The answer is the data repeated in full, with no pictures included.
BEGIN
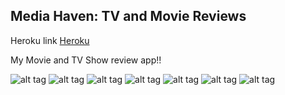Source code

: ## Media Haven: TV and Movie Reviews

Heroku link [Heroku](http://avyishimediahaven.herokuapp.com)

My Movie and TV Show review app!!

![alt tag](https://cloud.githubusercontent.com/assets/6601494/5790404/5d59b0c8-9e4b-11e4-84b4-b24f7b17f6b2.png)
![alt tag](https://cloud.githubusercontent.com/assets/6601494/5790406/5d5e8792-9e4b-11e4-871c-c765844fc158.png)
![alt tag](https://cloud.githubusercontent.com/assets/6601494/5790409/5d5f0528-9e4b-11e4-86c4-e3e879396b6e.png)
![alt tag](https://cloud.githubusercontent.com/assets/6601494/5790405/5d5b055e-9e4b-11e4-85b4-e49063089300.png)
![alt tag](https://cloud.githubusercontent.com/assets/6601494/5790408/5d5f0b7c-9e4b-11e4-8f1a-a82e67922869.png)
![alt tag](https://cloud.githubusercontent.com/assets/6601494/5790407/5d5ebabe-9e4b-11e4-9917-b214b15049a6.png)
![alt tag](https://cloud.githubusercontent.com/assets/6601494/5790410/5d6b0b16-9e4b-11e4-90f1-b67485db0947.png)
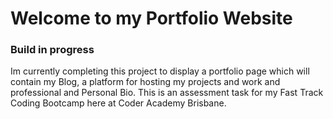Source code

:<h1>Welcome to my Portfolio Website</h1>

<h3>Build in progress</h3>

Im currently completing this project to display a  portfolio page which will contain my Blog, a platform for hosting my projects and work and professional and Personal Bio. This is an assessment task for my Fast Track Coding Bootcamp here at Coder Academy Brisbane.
END
◆ Written reply ◆
Source code

: ## Media Haven: TV and Movie Reviews

Heroku link [Heroku](http://avyishimediahaven.herokuapp.com)

My Movie and TV Show review app!!

![alt tag](https://cloud.githubusercontent.com/assets/6601494/5790404/5d59b0c8-9e4b-11e4-84b4-b24f7b17f6b2.png)
![alt tag](https://cloud.githubusercontent.com/assets/6601494/5790406/5d5e8792-9e4b-11e4-871c-c765844fc158.png)
![alt tag](https://cloud.githubusercontent.com/assets/6601494/5790409/5d5f0528-9e4b-11e4-86c4-e3e879396b6e.png)
![alt tag](https://cloud.githubusercontent.com/assets/6601494/5790405/5d5b055e-9e4b-11e4-85b4-e49063089300.png)
![alt tag](https://cloud.githubusercontent.com/assets/6601494/5790408/5d5f0b7c-9e4b-11e4-8f1a-a82e67922869.png)
![alt tag](https://cloud.githubusercontent.com/assets/6601494/5790407/5d5ebabe-9e4b-11e4-9917-b214b15049a6.png)
![alt tag](https://cloud.githubusercontent.com/assets/6601494/5790410/5d6b0b16-9e4b-11e4-90f1-b67485db0947.png)
Source code

:<h1>Welcome to my Portfolio Website</h1>

<h3>Build in progress</h3>

Im currently completing this project to display a  portfolio page which will contain my Blog, a platform for hosting my projects and work and professional and Personal Bio. This is an assessment task for my Fast Track Coding Bootcamp here at Coder Academy Brisbane.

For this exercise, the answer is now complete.